━━━━━ DATASET ROWS

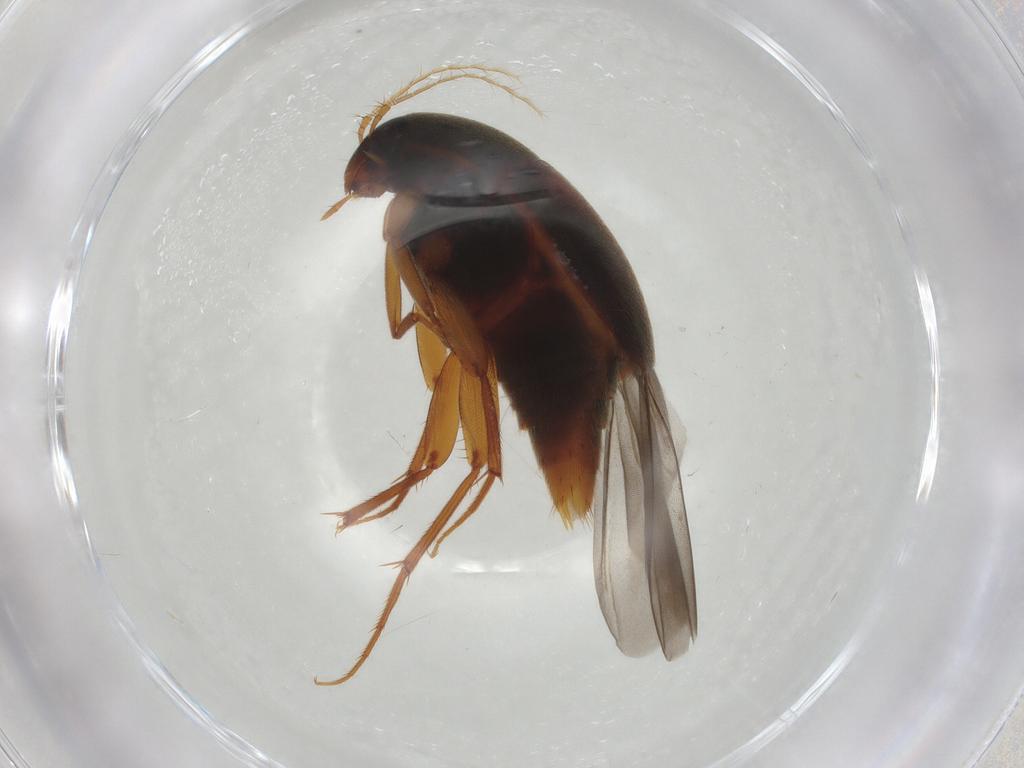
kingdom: Animalia
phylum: Arthropoda
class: Insecta
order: Coleoptera
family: Staphylinidae
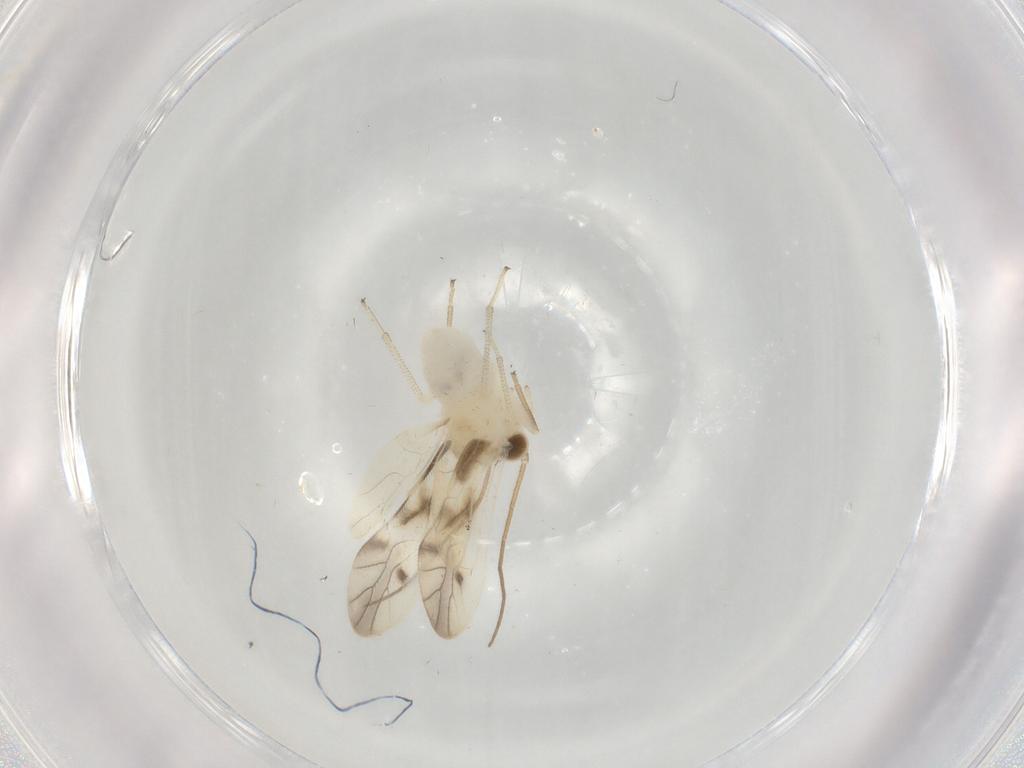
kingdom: Animalia
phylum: Arthropoda
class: Insecta
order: Psocodea
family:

━━━━━━━━━━

__TASK GOAL__. Rewrite all of the data above, putting "division" in place of every "phylum" and keeping everything else the same. Leave the pictures out.

__EXERCISE RESULT__.
kingdom: Animalia
division: Arthropoda
class: Insecta
order: Coleoptera
family: Staphylinidae
kingdom: Animalia
division: Arthropoda
class: Insecta
order: Psocodea
family:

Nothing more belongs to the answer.